▸ Extract:
Content starts
I see you're confused by the fact that when you write x km2, you might think that it could be phrased in English as x (square km) or as x (km squared), when the correct usage is to say x (square km) and (x km squared). You can't use square km to refer to dimensions and vice versa. If you go to a shop and ask to be delivered 50 metres squared of tiles for your bathroom floor, which you know to be 10 x 5 metres, or your dentist follows instructions to bore a 10mm square hole in your tooth, you are in trouble.
 
Meevar the Mighty said:
I see you're confused by the fact that when you write x km2, you might think that it could be phrased in English as x (square km) or as x (km squared), when the correct usage is to say x (square km) and (x km squared). You can't use square km to refer to dimensions and vice versa. If you go to a shop and ask to be delivered 50 metres squared of tiles for your bathroom floor, which you know to be 10 x 5 metres, or your dentist follows instructions to bore a 10mm square hole in your tooth, you are in trouble.

Please stop.
Content ends
▸ What you will do:
A. Translate the sentence "Please stop." from the post on area units into French.
B. Write the next few sentences of the post on area units, continuing from its last line.
The items that follow are taken from a different source than the post above.

▸ Available data:
Content starts
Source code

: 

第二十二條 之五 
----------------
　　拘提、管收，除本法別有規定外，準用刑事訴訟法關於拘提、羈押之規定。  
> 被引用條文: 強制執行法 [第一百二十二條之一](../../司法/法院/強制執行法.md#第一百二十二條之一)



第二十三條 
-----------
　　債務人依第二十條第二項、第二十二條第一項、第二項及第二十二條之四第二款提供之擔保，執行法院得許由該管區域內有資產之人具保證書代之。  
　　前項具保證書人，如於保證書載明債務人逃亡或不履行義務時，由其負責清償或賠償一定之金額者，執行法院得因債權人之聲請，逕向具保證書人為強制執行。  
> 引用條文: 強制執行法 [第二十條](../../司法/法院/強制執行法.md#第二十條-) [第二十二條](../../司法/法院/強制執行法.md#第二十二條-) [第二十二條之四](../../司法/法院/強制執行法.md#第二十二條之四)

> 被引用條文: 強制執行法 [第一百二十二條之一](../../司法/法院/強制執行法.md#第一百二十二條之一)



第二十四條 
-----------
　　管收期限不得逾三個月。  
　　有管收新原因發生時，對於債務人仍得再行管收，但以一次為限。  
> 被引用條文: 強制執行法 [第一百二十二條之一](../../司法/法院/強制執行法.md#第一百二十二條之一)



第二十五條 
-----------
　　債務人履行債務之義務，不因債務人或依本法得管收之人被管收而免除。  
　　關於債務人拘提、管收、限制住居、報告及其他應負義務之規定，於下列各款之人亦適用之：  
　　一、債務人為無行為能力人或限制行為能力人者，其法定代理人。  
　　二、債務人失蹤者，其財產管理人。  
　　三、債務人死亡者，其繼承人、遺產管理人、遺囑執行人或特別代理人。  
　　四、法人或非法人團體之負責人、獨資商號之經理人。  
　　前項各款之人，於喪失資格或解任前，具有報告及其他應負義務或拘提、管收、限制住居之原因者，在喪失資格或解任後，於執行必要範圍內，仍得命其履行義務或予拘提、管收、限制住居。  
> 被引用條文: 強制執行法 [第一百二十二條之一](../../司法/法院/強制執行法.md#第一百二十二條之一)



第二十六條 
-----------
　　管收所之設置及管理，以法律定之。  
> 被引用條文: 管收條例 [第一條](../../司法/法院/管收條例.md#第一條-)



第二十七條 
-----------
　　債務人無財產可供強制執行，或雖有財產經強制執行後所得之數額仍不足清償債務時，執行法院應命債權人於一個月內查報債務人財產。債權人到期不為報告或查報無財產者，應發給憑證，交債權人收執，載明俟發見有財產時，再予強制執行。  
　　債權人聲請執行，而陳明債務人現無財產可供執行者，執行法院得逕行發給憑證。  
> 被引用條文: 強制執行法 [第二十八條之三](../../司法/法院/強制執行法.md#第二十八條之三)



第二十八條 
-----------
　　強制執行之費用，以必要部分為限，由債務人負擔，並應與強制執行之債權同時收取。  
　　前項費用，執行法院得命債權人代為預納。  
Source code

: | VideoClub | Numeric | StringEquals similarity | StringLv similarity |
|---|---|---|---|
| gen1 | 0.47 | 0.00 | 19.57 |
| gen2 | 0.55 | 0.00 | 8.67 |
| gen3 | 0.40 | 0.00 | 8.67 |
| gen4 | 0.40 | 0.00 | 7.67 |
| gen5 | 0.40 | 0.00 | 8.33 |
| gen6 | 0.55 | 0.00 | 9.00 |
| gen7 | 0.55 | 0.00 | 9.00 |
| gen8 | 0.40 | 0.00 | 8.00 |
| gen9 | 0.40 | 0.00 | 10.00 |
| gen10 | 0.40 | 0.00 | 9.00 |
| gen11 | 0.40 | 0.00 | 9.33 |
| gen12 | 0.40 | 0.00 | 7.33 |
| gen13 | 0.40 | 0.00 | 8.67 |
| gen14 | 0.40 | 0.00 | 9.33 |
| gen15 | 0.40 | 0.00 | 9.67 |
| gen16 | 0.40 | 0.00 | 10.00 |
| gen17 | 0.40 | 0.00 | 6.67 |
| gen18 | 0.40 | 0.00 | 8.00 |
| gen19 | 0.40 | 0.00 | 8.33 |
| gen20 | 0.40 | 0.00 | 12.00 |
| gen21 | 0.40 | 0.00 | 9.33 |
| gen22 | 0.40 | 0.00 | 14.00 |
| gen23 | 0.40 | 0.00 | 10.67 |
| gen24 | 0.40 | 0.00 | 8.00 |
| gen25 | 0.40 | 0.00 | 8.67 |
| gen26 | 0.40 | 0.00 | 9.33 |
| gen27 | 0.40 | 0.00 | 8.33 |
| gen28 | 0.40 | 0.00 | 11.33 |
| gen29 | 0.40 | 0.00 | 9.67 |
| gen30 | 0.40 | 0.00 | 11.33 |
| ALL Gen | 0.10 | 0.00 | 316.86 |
Content ends
▸ Responses to the exercise:
A. Veuillez arrêter.

B.
hEc0B.png
 
Meevar the Mighty said:
Thanks, but I'm afraid I speak (Australian...) English. 225 km squared describes a square that has edges of 225 km and contains 50625 km2.
Uh, no. It clearly doesn't.  The exponent when discussing area or volume (squared or cubed) is conventionally applied to the unit, not to the scalar. The reasoning for why this is so should be clear. A kilometer is a unit of length, hence the exponent in this case is applied to kilometers, thus 225km2, which when factored yields 15km x 15km. Your interpretation would only be correct if they had said 225km quantity squared, which would be (225km)2 or 225km x 225km, as is the conventional way to express an exponent applied to a product (225km is a product).

It's not my "theory," it's grammatical convention.
 
Meevar the Mighty said:
ThegnAnsgar said:
People are failing to understand dimension and area. The map has an area of 225 km^2, i.e. how many square blocks of 1km x 1km can fit into it (hint: 225). The dimensions of the map are thus 15 km by 15 km (another hint, (15)(15)=225).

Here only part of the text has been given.